Elementary-reaction chemical kinetics of hydrocarbon oxidation consists of hundreds to thousands of species and thousands of reactions. As such, it is impossible to use it in models and codes involving turbulence because computations are unfeasible due to lack of memory and computer speed. The solution is to reduce the elementary chemical kinetics to a much smaller set of representative reactions. A kinetic reduction has been shown to work very well for isooctane and its mixtures with n-pentane, iso-hexane, and n-heptane.
A model previously developed for reducing n-heptane oxidation kinetics has been slightly modified to address the oxidation of iso-octane, primary reference fuels (PRFs), and iso-octane mixtures with n-pentane and iso-hexane. The conceptual model was based on the identification of constituents as the building blocks of the heavy species, and on reducing the number of species progress variables to follow the total constituent molar density and the molar densities of the unsteady light species. A normalized surrogate temperature variable had been defined for which a normalized total constituent molar density exhibited a self-similar behavior for initial temperatures in the cold ignition regime, and for a wide range of initial pressures and equivalence ratios. Also, the molar densities of O2 and H2O exhibited a quasi-linear behavior versus the normalized variable.
On going from n-heptane to iso-octane and its mixtures, examination of the LLNL full mechanisms using CHEMKIN II showed that the constituent list was augmented by one additional entity, but the molar density of this total constituent remained self-similar versus the normalized surrogate temperature variable for initial temperature values in the cold ignition regime, and the wide range of initial pressures and equivalence ratios previously examined. When the higher-than-cold ignition temperature regime was explored, a family of self-similar curves versus the normalized surrogate temperature variable was obtained according to the initial temperature. The molar densities of O2 and H2O remained quasi-linear versus the normalized surrogate temperature variable.

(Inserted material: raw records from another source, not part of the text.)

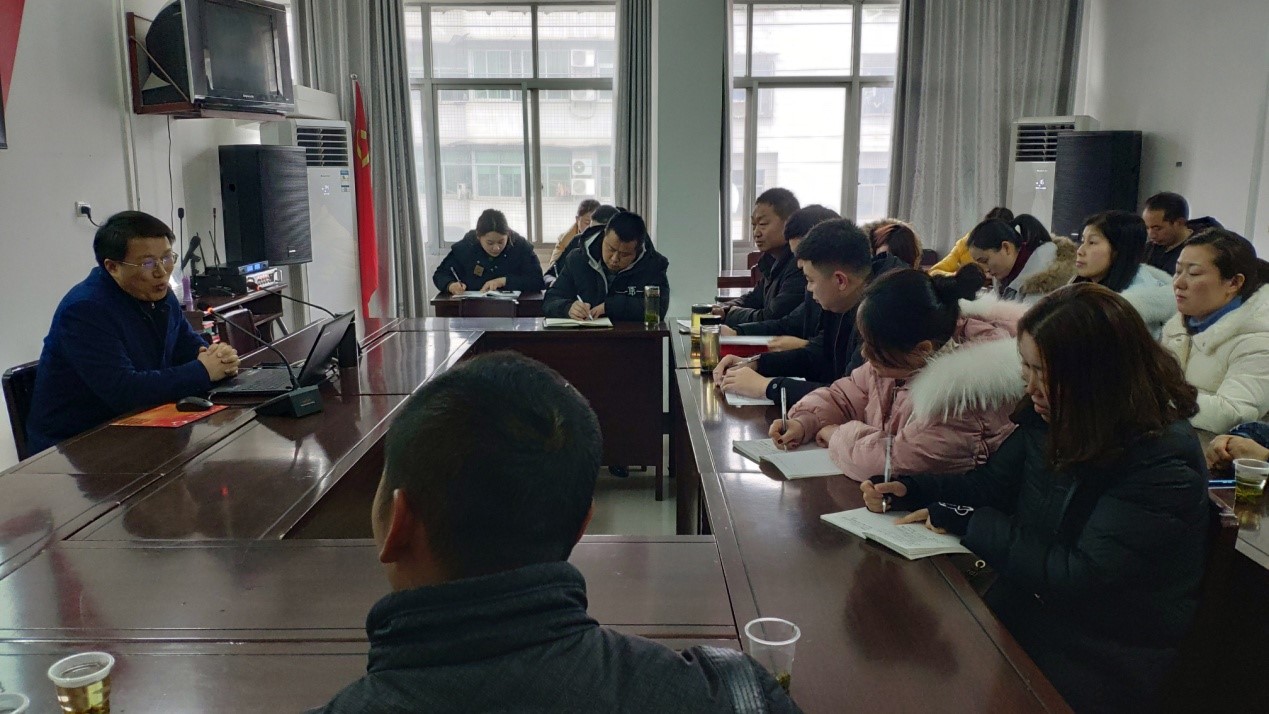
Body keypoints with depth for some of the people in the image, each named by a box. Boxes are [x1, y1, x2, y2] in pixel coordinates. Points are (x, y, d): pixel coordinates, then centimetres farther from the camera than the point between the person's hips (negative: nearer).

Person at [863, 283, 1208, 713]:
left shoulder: (1164, 463, -22)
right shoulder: (1048, 417, -2)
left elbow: (1078, 578, -24)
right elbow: (988, 486, 12)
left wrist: (966, 522, -18)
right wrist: (908, 490, -4)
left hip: (1097, 665, -6)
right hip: (1018, 618, 6)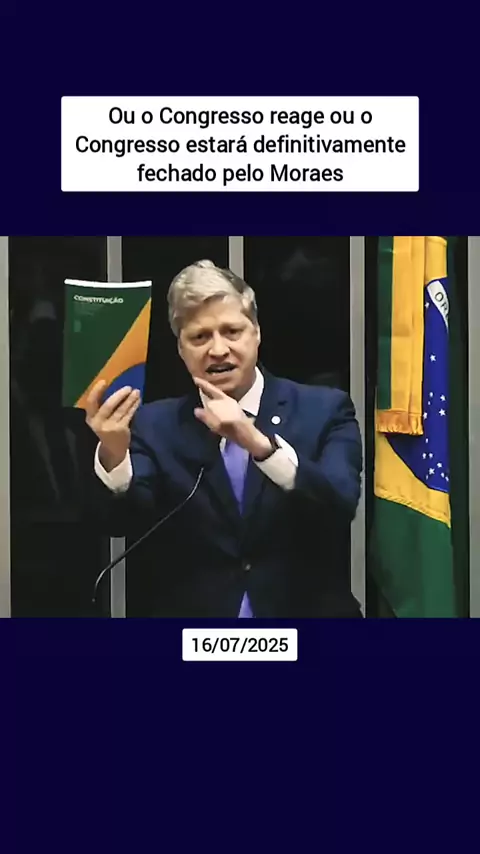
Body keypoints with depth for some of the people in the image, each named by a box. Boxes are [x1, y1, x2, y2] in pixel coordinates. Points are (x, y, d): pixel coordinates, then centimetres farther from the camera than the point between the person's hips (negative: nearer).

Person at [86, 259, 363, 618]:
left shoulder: (324, 410, -1)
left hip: (305, 610, 0)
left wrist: (259, 443, -29)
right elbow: (126, 519, -10)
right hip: (192, 626, 0)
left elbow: (341, 505, -16)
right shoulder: (155, 425, 3)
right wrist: (112, 454, -29)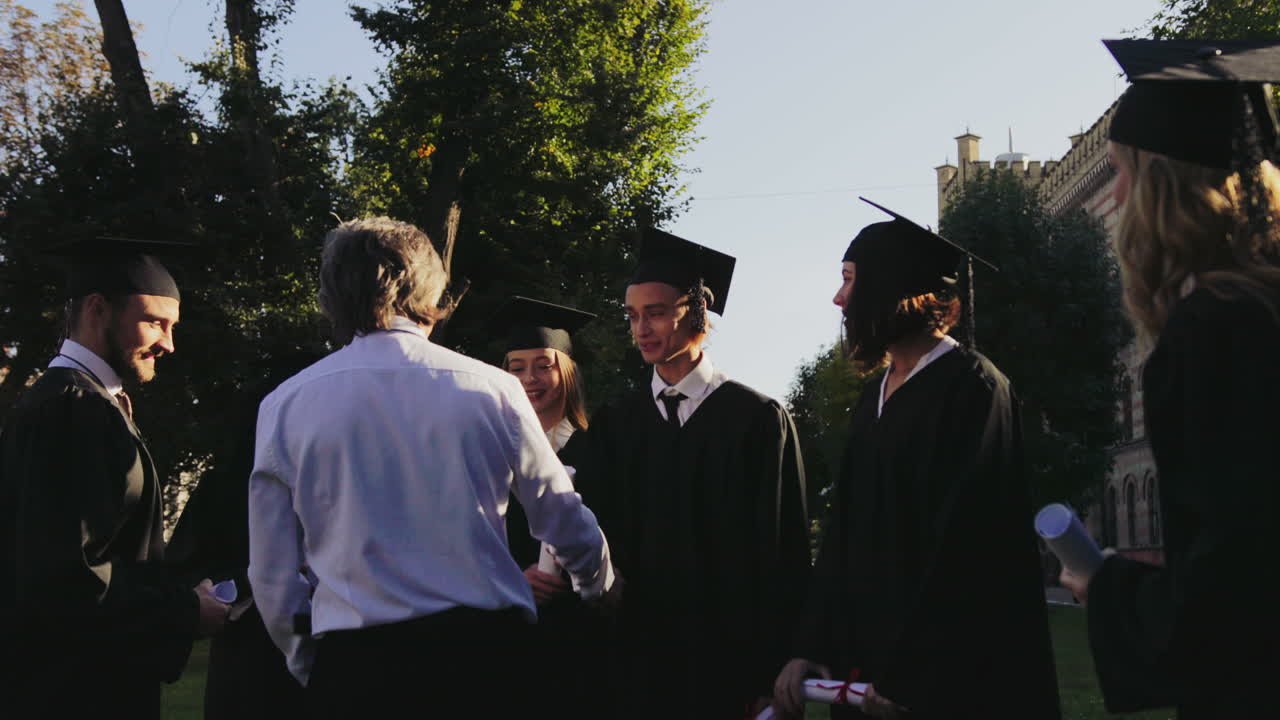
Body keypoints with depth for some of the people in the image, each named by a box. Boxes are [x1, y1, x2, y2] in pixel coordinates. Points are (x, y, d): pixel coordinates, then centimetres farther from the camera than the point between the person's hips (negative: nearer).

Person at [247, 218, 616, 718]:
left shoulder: (284, 406, 1)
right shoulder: (492, 390, 0)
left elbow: (273, 577, 4)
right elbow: (566, 523, 11)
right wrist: (601, 588, 32)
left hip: (351, 663, 0)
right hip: (484, 645, 0)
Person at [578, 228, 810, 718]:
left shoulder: (757, 420, -4)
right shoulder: (614, 426, 7)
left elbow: (782, 552, -6)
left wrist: (770, 672, -9)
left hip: (728, 663, -3)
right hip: (639, 661, 3)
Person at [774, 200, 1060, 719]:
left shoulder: (971, 388, -13)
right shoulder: (875, 397, 11)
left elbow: (966, 552, -19)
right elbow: (845, 534, 9)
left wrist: (904, 677, -19)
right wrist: (811, 649, 0)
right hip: (872, 671, 7)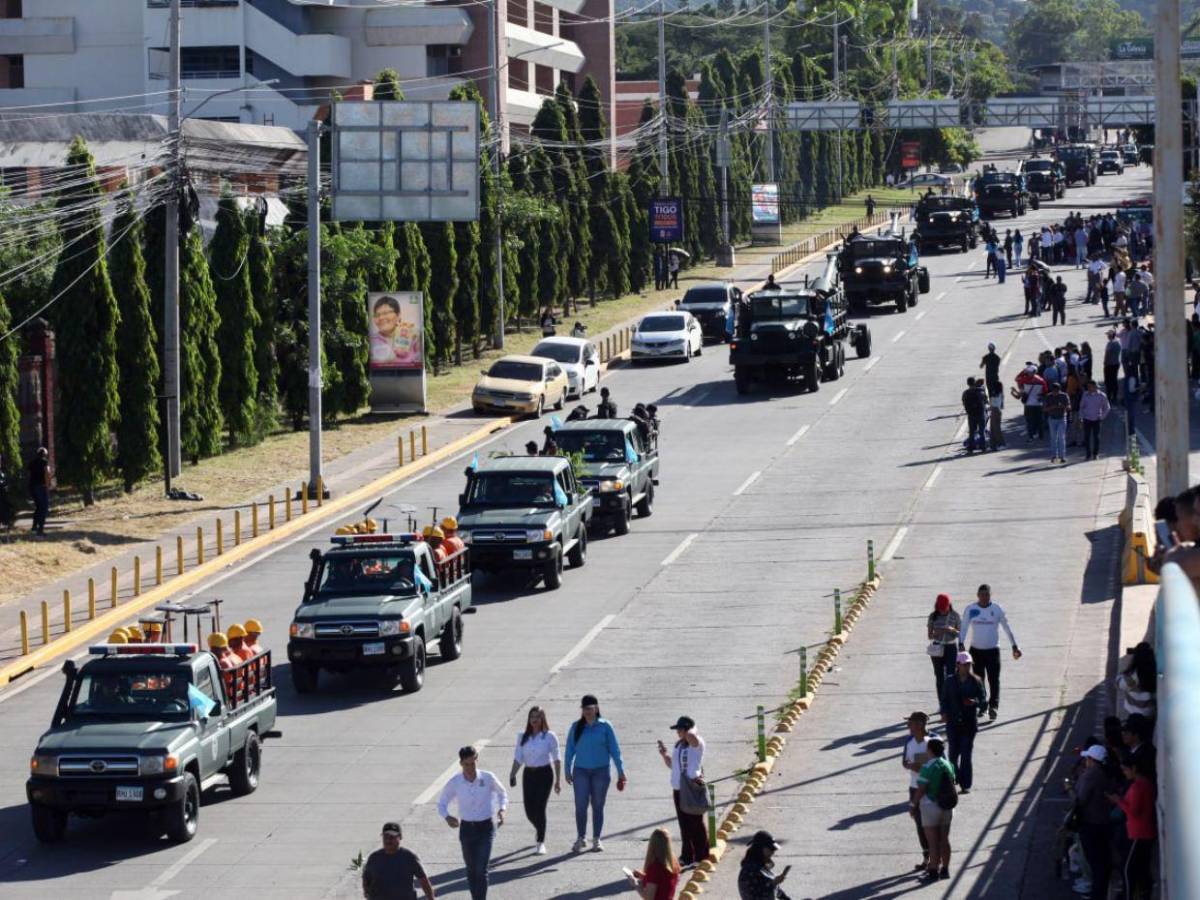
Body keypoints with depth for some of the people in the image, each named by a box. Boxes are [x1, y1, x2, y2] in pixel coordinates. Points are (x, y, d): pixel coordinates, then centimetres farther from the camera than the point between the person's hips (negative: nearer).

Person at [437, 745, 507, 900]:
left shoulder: (488, 778, -11)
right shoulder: (454, 783, -9)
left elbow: (502, 794, 8)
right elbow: (442, 803, 3)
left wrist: (502, 809, -11)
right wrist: (447, 817, -18)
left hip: (486, 827, -2)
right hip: (467, 828, 2)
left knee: (481, 870, -11)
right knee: (471, 870, 12)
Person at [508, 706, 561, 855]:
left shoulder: (549, 736, -4)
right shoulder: (523, 737, 5)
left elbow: (556, 759, 0)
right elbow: (518, 758, 5)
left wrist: (558, 780, -1)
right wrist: (512, 775, -9)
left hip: (545, 774, -3)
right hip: (529, 774, 3)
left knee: (540, 808, -10)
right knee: (529, 810, 3)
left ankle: (541, 842, -1)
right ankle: (538, 829, 37)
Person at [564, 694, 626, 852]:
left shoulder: (605, 726, -3)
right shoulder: (576, 728, 1)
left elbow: (614, 750, 0)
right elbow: (570, 750, 7)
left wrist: (621, 772, -1)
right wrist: (567, 771, 6)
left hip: (601, 770, -1)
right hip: (581, 771, 1)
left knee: (598, 806, 6)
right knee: (580, 805, -5)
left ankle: (597, 839, 16)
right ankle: (581, 838, 8)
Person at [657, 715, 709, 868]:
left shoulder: (697, 743, -10)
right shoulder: (678, 744, 14)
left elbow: (691, 736, -34)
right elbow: (671, 764, 22)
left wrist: (693, 729, -13)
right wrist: (664, 754, 4)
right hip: (678, 788, 8)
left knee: (696, 823, -1)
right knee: (684, 824, 12)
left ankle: (701, 855, 6)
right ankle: (687, 855, 20)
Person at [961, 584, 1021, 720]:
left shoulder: (997, 609, -2)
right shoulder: (970, 610, -1)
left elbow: (1007, 628, 5)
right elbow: (964, 629, -2)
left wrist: (1014, 646, 6)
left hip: (993, 650, -1)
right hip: (976, 650, 1)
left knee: (994, 680, -10)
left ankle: (993, 706, -12)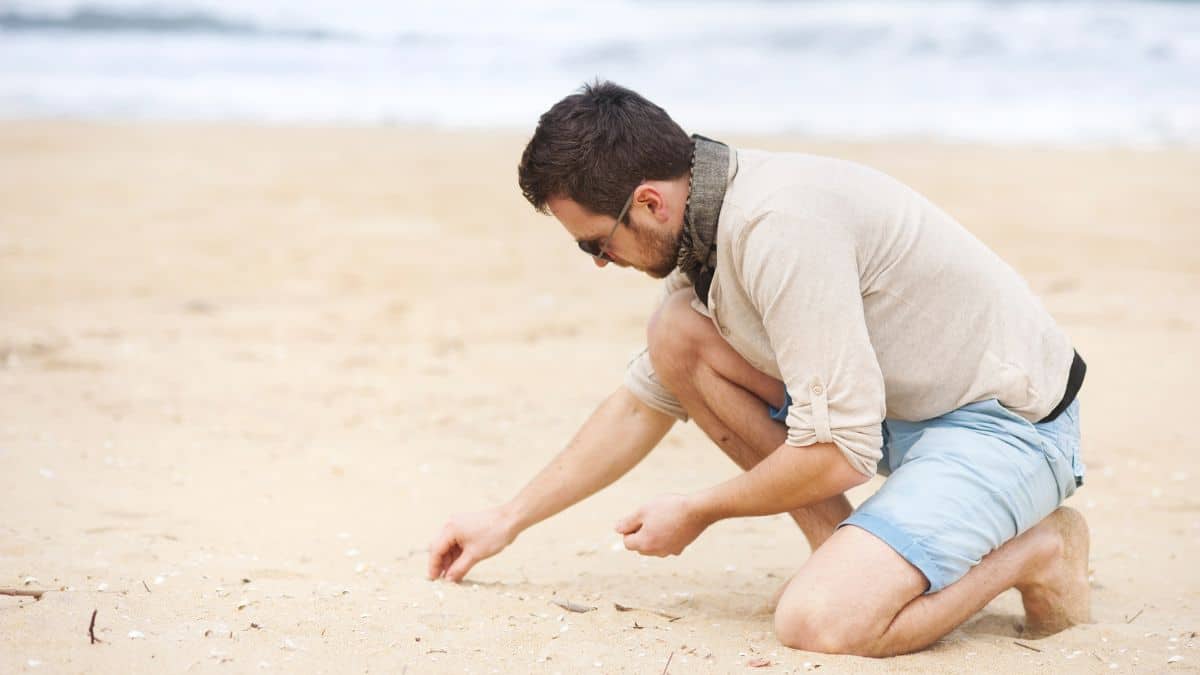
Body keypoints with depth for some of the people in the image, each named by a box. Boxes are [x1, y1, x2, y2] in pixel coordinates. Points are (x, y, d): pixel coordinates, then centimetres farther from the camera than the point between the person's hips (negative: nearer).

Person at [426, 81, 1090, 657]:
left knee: (819, 620, -28)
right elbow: (645, 400, 16)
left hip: (1006, 419, -9)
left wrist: (697, 512, -10)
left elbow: (838, 452, -28)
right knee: (677, 335, -3)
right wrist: (509, 519, 19)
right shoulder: (703, 225, 2)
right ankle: (847, 554, 4)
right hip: (898, 404, 9)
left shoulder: (780, 225, -28)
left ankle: (1029, 553, -1)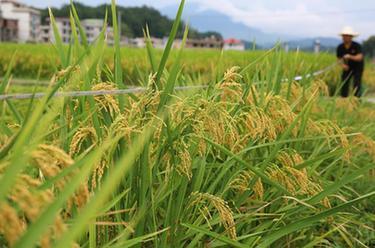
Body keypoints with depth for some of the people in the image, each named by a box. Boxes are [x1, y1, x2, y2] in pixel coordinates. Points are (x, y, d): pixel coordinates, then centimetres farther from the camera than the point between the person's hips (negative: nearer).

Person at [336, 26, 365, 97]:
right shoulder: (340, 47, -14)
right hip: (347, 67, 4)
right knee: (344, 82, -3)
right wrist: (343, 64, -25)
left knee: (357, 83, -14)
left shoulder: (357, 46, -25)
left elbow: (359, 58, -35)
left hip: (358, 66, -4)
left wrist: (350, 56, -52)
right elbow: (339, 58, -3)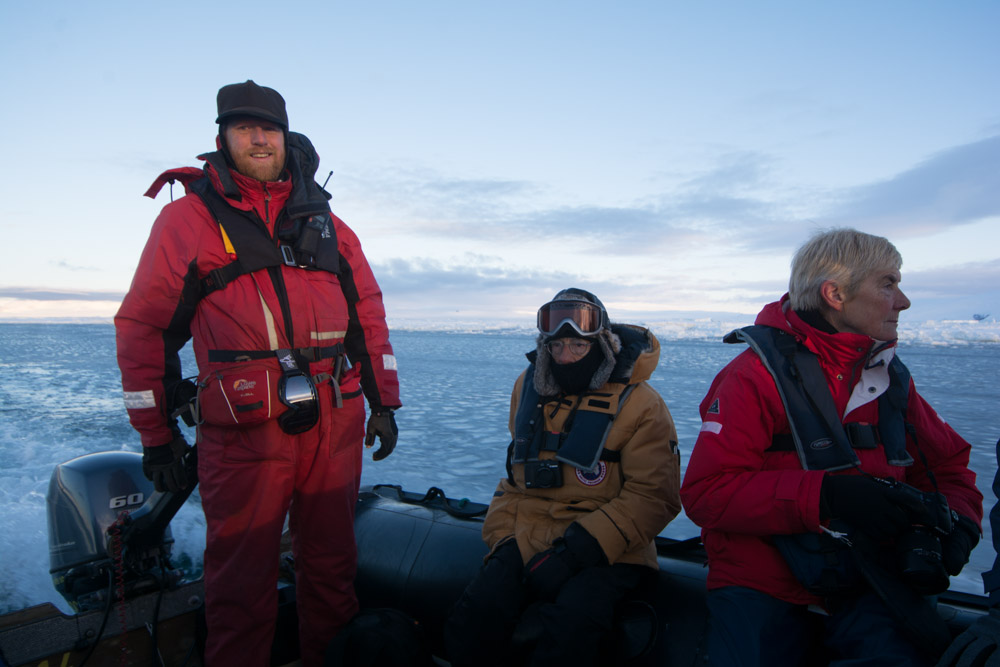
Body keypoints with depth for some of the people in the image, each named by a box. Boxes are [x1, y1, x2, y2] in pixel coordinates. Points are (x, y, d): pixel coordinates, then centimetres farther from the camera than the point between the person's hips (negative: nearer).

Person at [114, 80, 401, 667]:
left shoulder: (323, 219, 15)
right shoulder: (188, 217, 5)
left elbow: (368, 311, 16)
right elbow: (142, 326, 5)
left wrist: (384, 402, 11)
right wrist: (157, 435, 3)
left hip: (336, 421, 4)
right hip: (245, 429, -3)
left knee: (332, 566, 14)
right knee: (243, 579, 4)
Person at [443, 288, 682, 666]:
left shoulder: (639, 403, -7)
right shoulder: (529, 387, 9)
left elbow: (653, 495, -11)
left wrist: (577, 550, -19)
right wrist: (501, 535, 5)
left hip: (604, 555, -4)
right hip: (528, 544, 4)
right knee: (468, 634, -15)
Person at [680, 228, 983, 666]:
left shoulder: (890, 377, 10)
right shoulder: (755, 375, -10)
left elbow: (949, 466, 20)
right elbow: (705, 494, -17)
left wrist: (954, 523, -3)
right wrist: (827, 497, -27)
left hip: (871, 580, 4)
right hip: (764, 585, -4)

In a previous n-heptane model, mathematical fits versus the normalized surrogate temperature variable were required in a four-dimensional space to solve the equations and obtain the species and temperature evolution; these fits were now replaced with tabulation in the context of constituents and light species. The favorable predictive aspect of the model should be contrasted with its relative simplicity, as it has a specified form that is not dynamically changed during the computation and only requires solutions of 11 species progress variables, all of which are light species; the model has much increased range with respect to other reduced models, even with respect to those having a larger number of species. The advantage of such a simple model becomes increasingly significant with increasing carbon atoms of the fuel because of the proliferation of relatively heavy species with increasing carbon number; it would be very advantageous for performing computations for heavy fuels.